#### 必須課題:
**1)** 抜粋文のうち、「フルサイズ撮影では標準ズーム」を含む語句から書き始め、「利用頻度を考えてもRF16mm F2.8 STMは購入リストの上位になりそうなレンズです。」で終わる部分を一字も変えずに書き写してください。
**2)** 抜粋文に書かれている内容をもとに、次の問いに答えてください。
(a) フルサイズ撮影の場合、標準ズームの広角端は何mmか。
(b) RF16mm F2.8 STMの最大径は約何mmか。
(c) RF16mm F2.8 STMの最短撮影距離は何mか。

フルサイズ撮影では標準ズームの広角端、24mmでも風景や星空などある程度の広角撮影が可能で、専門的にそれらを撮影しようとしない人ならわざわざ広角レンズを持ち歩かないという人も多いでしょう。
そうなってしまう一因に広角レンズが大きく高価であるという理由もありました。風景や星空を高解像に撮影できる広角レンズは、大径で高価になりがちです。
RF16mm F2.8 STMは、RFマウントの特徴を活かし、大きな後玉を採用したことで、前玉は大きくなく、最大径約69.2mmとコンパクトで安価で携帯性も高い広角レンズとなっています。
広角レンズは単に風景や星空だけでなく、広角レンズならではのパースを効かせた建物撮影やポートレートでも特徴的な撮影ができます。また、RF16mm F2.8 STMは最短撮影距離0.13mと近接撮影にも強く、接写で被写体の一部分を特徴的に撮影したデフォルメ撮影などにも利用できます。
利用頻度を考えてもRF16mm F2.8 STMは購入リストの上位になりそうなレンズです。

#### 表示データ:

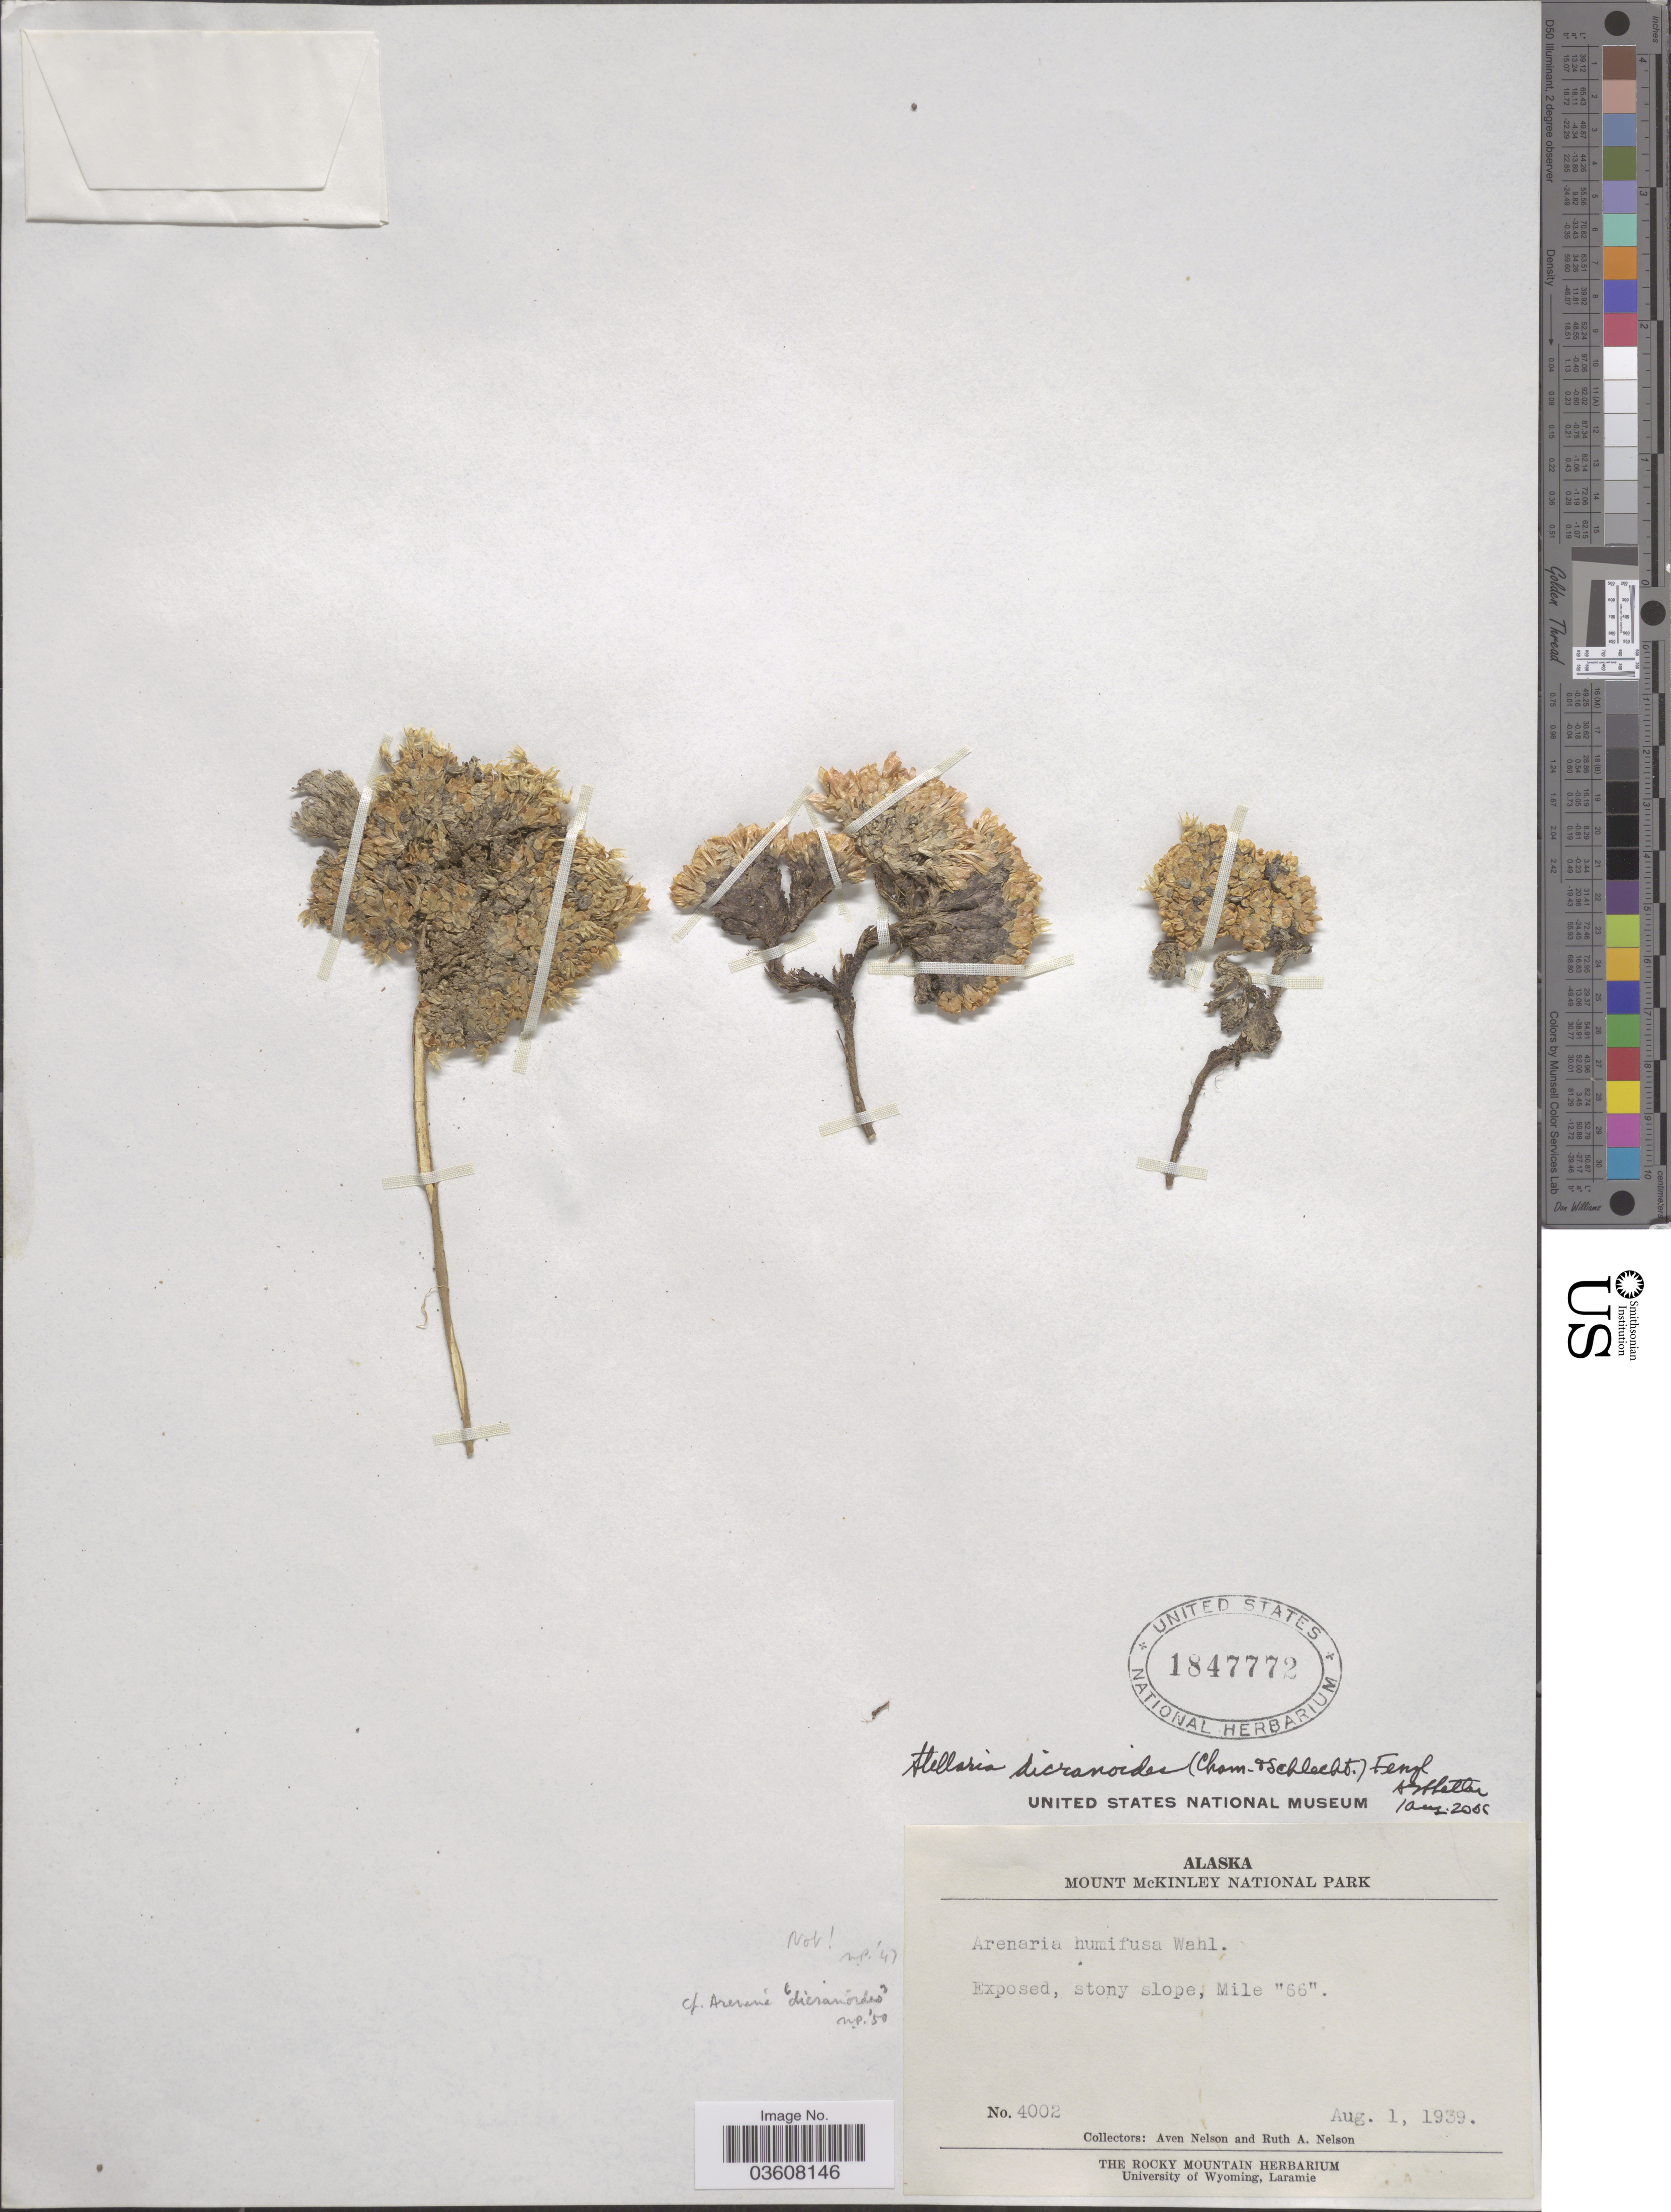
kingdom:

#### 課題の解答:
**1)**
フルサイズ撮影では標準ズームの広角端、24mmでも風景や星空などある程度の広角撮影が可能で、専門的にそれらを撮影しようとしない人ならわざわざ広角レンズを持ち歩かないという人も多いでしょう。
そうなってしまう一因に広角レンズが大きく高価であるという理由もありました。風景や星空を高解像に撮影できる広角レンズは、大径で高価になりがちです。
RF16mm F2.8 STMは、RFマウントの特徴を活かし、大きな後玉を採用したことで、前玉は大きくなく、最大径約69.2mmとコンパクトで安価で携帯性も高い広角レンズとなっています。
広角レンズは単に風景や星空だけでなく、広角レンズならではのパースを効かせた建物撮影やポートレートでも特徴的な撮影ができます。また、RF16mm F2.8 STMは最短撮影距離0.13mと近接撮影にも強く、接写で被写体の一部分を特徴的に撮影したデフォルメ撮影などにも利用できます。
利用頻度を考えてもRF16mm F2.8 STMは購入リストの上位になりそうなレンズです。

**2)**
(a) 24mm
(b) 約69.2mm
(c) 0.13m